Green Going His Own Way (Los Angeles Times)
There have been many celebrated comebacks in the music business, but guitarist Peter Green's saga is so extraordinary it can only be classified as a resurrection.
The co-founder of Fleetwood Mac, Green was the English band's primary songwriter and singer during the band's early phase as blues-rockers, from 1967 to 1970. In fact, the group's original official name was Peter Green's Fleetwood Mac.
Green, 51, is perhaps best known in America as the composer of "Black Magic Woman," which became a Top 10 hit when Santana recorded it in 1970. But in England he was considered by many to be a full-blown guitar god, right up there with contemporaries Jimi Hendrix, Eric Clapton and Jimmy Page. By 1969, Fleetwood Mac had become one of England's best-selling bands.
Then the bottom fell out. Green, guilt-ridden over his wealth and fame, left the band in June 1970. He gave away his royalty checks, sold his guitars and began living a hermetic life. Heavy use of hallucinogens began to impair Green's judgment and mental capacity, and he bounced in and out of psychiatric institutions for 20 years, where he underwent electroshock therapy on numerous occasions.
Although he recorded two albums in the late '70s, it appeared that the guitarist had become just another dysfunctional drug casualty, not unlike Pink Floyd founder Syd Barrett.
Three years ago, however, Green summoned the will to begin rehabilitating himself. With the help of a few close friends, he stopped taking all medication and taught himself to play guitar again after a decade of inactivity. He recently made his second album in two years, an acoustic collection of Robert Johnson songs, and his band the Splinter Group is currently touring the States. They'll appear at the Ventura Theatre on Saturday and at the Long Beach Blues Festival on Sunday.
But Green doesn't like the term "comeback."
"I don't know what people mean by 'comeback,' " he says. "We're just sort of seeing what we've got. I was very critically ill for a while there, you might say. I'm not really back yet."
Indeed, during a recent interview, Green is distant and out of sorts. He has trouble with names and dates, and his speech tends to ramble and wander. For all the progress he's made, Green is well aware that he's an ongoing reclamation project.
"I've been kind of dead for a long time," he says. "I couldn't function at all. I really haven't got it all together yet, but I'm working on it."
You'd never know that he's not together from listening to Green's hauntingly beautiful new album, "The Robert Johnson Songbook," on Snapper Music. It's a collaboration with guitarist Nigel Watson, whom Green credits with setting him on the path to recovery. Watson, the brother-in-law of original Mac manager Clifford Davis, took Green in as a house guest three years ago and slowly introduced him to music again.
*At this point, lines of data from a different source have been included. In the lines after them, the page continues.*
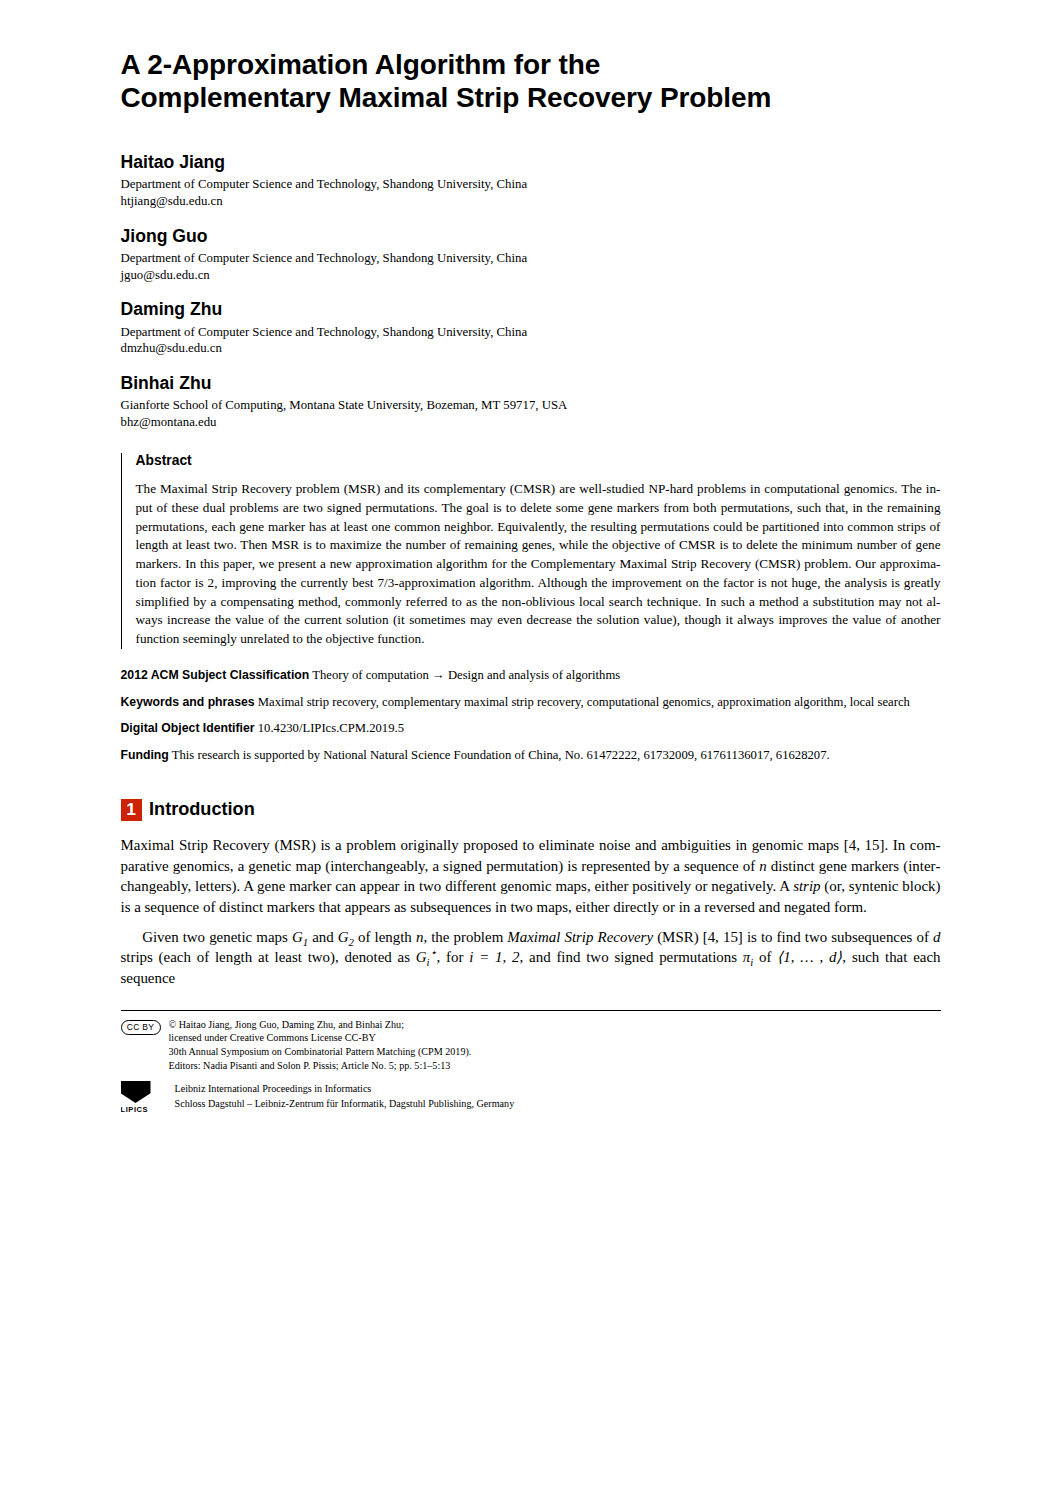A 2-Approximation Algorithm for the
Complementary Maximal Strip Recovery Problem
Haitao Jiang
Department of Computer Science and Technology, Shandong University, China
htjiang@sdu.edu.cn
Jiong Guo
Department of Computer Science and Technology, Shandong University, China
jguo@sdu.edu.cn
Daming Zhu
Department of Computer Science and Technology, Shandong University, China
dmzhu@sdu.edu.cn
Binhai Zhu
Gianforte School of Computing, Montana State University, Bozeman, MT 59717, USA
bhz@montana.edu
Abstract
The Maximal Strip Recovery problem (MSR) and its complementary (CMSR) are well-studied NP-hard problems in computational genomics. The input of these dual problems are two signed permutations. The goal is to delete some gene markers from both permutations, such that, in the remaining permutations, each gene marker has at least one common neighbor. Equivalently, the resulting permutations could be partitioned into common strips of length at least two. Then MSR is to maximize the number of remaining genes, while the objective of CMSR is to delete the minimum number of gene markers. In this paper, we present a new approximation algorithm for the Complementary Maximal Strip Recovery (CMSR) problem. Our approximation factor is 2, improving the currently best 7/3-approximation algorithm. Although the improvement on the factor is not huge, the analysis is greatly simplified by a compensating method, commonly referred to as the non-oblivious local search technique. In such a method a substitution may not always increase the value of the current solution (it sometimes may even decrease the solution value), though it always improves the value of another function seemingly unrelated to the objective function.
2012 ACM Subject Classification Theory of computation → Design and analysis of algorithms
Keywords and phrases Maximal strip recovery, complementary maximal strip recovery, computational genomics, approximation algorithm, local search
Digital Object Identifier 10.4230/LIPIcs.CPM.2019.5
Funding This research is supported by National Natural Science Foundation of China, No. 61472222, 61732009, 61761136017, 61628207.
1 Introduction
Maximal Strip Recovery (MSR) is a problem originally proposed to eliminate noise and ambiguities in genomic maps [4, 15]. In comparative genomics, a genetic map (interchangeably, a signed permutation) is represented by a sequence of n distinct gene markers (interchangeably, letters). A gene marker can appear in two different genomic maps, either positively or negatively. A strip (or, syntenic block) is a sequence of distinct markers that appears as subsequences in two maps, either directly or in a reversed and negated form.
Given two genetic maps G1 and G2 of length n, the problem Maximal Strip Recovery (MSR) [4, 15] is to find two subsequences of d strips (each of length at least two), denoted as Gi⋆, for i = 1, 2, and find two signed permutations πi of ⟨1, … , d⟩, such that each sequence
CC BY
© Haitao Jiang, Jiong Guo, Daming Zhu, and Binhai Zhu;
licensed under Creative Commons License CC-BY
30th Annual Symposium on Combinatorial Pattern Matching (CPM 2019).
Editors: Nadia Pisanti and Solon P. Pissis; Article No. 5; pp. 5:1–5:13
LIPICS
Leibniz International Proceedings in Informatics
Schloss Dagstuhl – Leibniz-Zentrum für Informatik, Dagstuhl Publishing, Germany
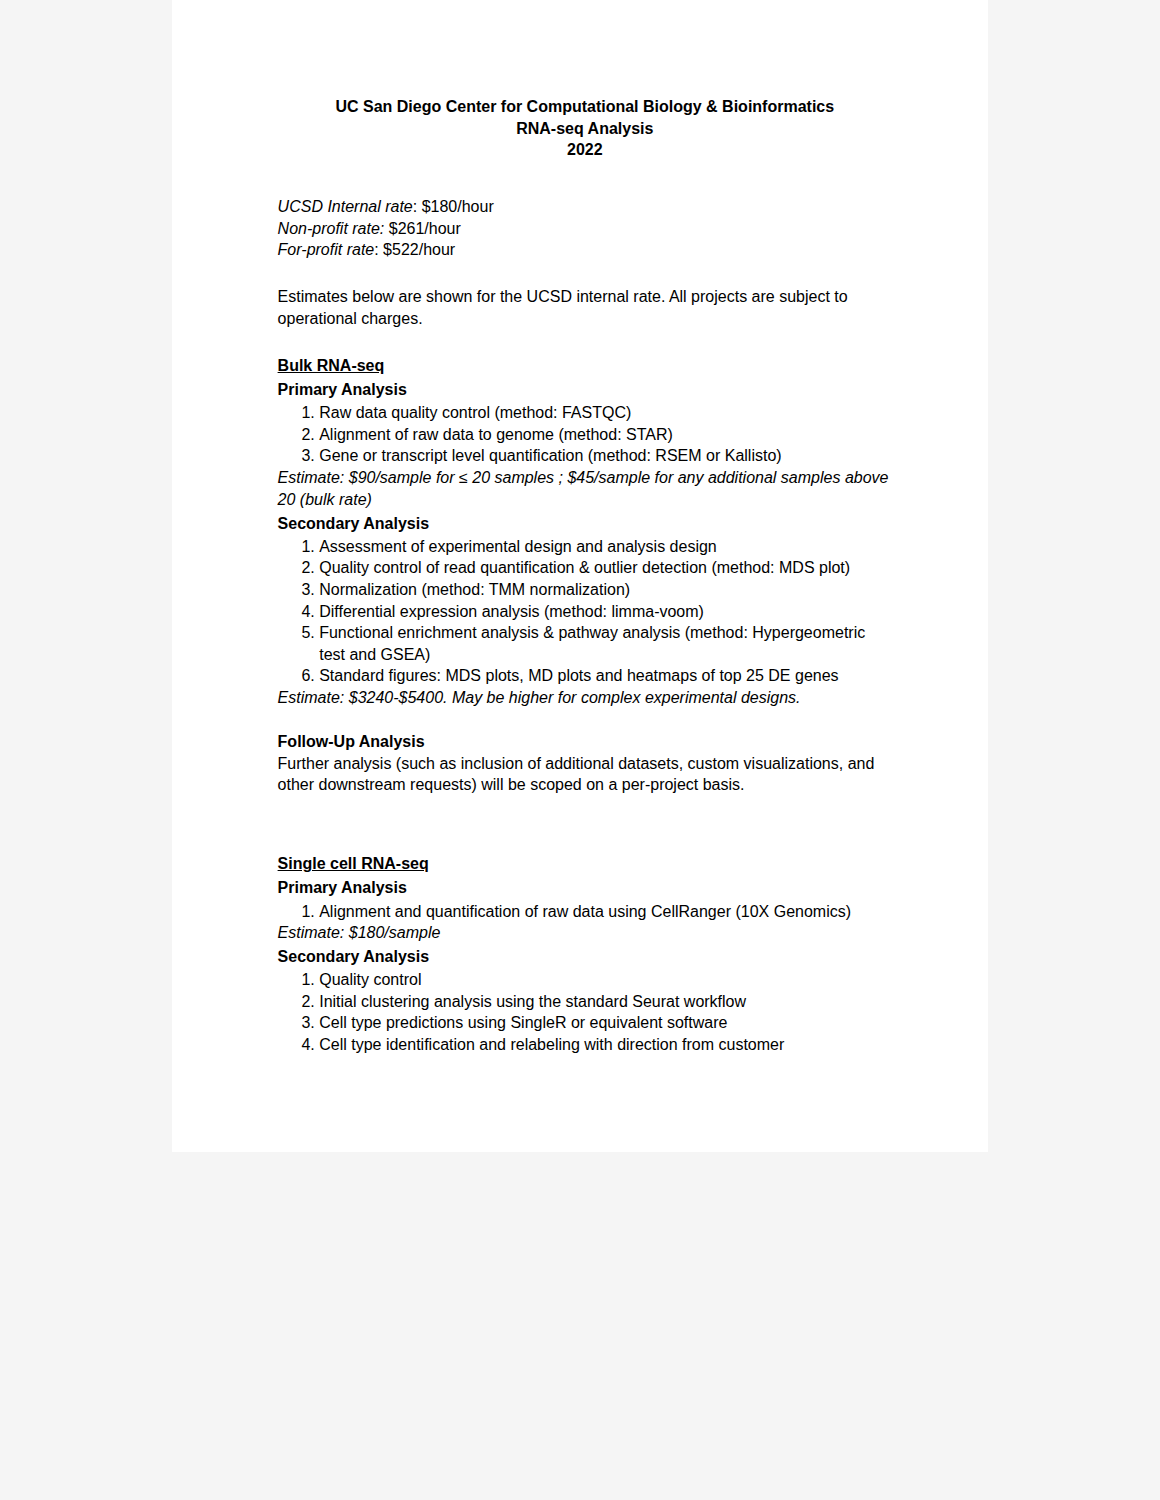UC San Diego Center for Computational Biology & Bioinformatics
RNA-seq Analysis
2022
UCSD Internal rate: $180/hour
Non-profit rate: $261/hour
For-profit rate: $522/hour
Estimates below are shown for the UCSD internal rate. All projects are subject to operational charges.
Bulk RNA-seq
Primary Analysis
Raw data quality control (method: FASTQC)
Alignment of raw data to genome (method: STAR)
Gene or transcript level quantification (method: RSEM or Kallisto)
Estimate: $90/sample for ≤ 20 samples ; $45/sample for any additional samples above 20 (bulk rate)
Secondary Analysis
Assessment of experimental design and analysis design
Quality control of read quantification & outlier detection (method: MDS plot)
Normalization (method: TMM normalization)
Differential expression analysis (method: limma-voom)
Functional enrichment analysis & pathway analysis (method: Hypergeometric test and GSEA)
Standard figures: MDS plots, MD plots and heatmaps of top 25 DE genes
Estimate: $3240-$5400. May be higher for complex experimental designs.
Follow-Up Analysis
Further analysis (such as inclusion of additional datasets, custom visualizations, and other downstream requests) will be scoped on a per-project basis.
Single cell RNA-seq
Primary Analysis
Alignment and quantification of raw data using CellRanger (10X Genomics)
Estimate: $180/sample
Secondary Analysis
Quality control
Initial clustering analysis using the standard Seurat workflow
Cell type predictions using SingleR or equivalent software
Cell type identification and relabeling with direction from customer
"He lived in our house for nine months," Watson says in a separate interview. "At first it was very difficult, because Peter doesn't like to listen to anyone, and he didn't think anyone cared about him, and I convinced him that he was wrong, and that it was a waste not to be playing guitar."
According to Watson, seeing Green trying to reel off guitar licks was a bit like watching a child learn to ride a bike without training wheels. "His fingers wouldn't do what his mind wanted them to do," he says. "He eventually came around, though."
Despite the lost years, Green has no regrets, particularly when it comes to Fleetwood Mac, which went on to become one of the most successful bands in pop music history. "There was a moment there when I wondered what it would have been like to go with them," Green says. "But it was only temporary. I'm glad for them, but I don't worry about it."
Although he remains friends with the band's drummer, Mick Fleetwood, he's adamant about never playing with his former mates again. "I'm doing something different now," Green says. "I've scratched all of that out of my life, that 'I'm a famous pop star' stuff."
For now, Green is content to hone his chops, tour when he feels up to it and make records. "I'm still trying to get over this hurdle. I'm still a bit cloggy and foggy," he says. "I certainly feel a lot better when I play music, however. I think I might be among the people who almost get back what they had before. I'm glad I'm back to being a musician, as opposed to walking around like a piece of stale bread."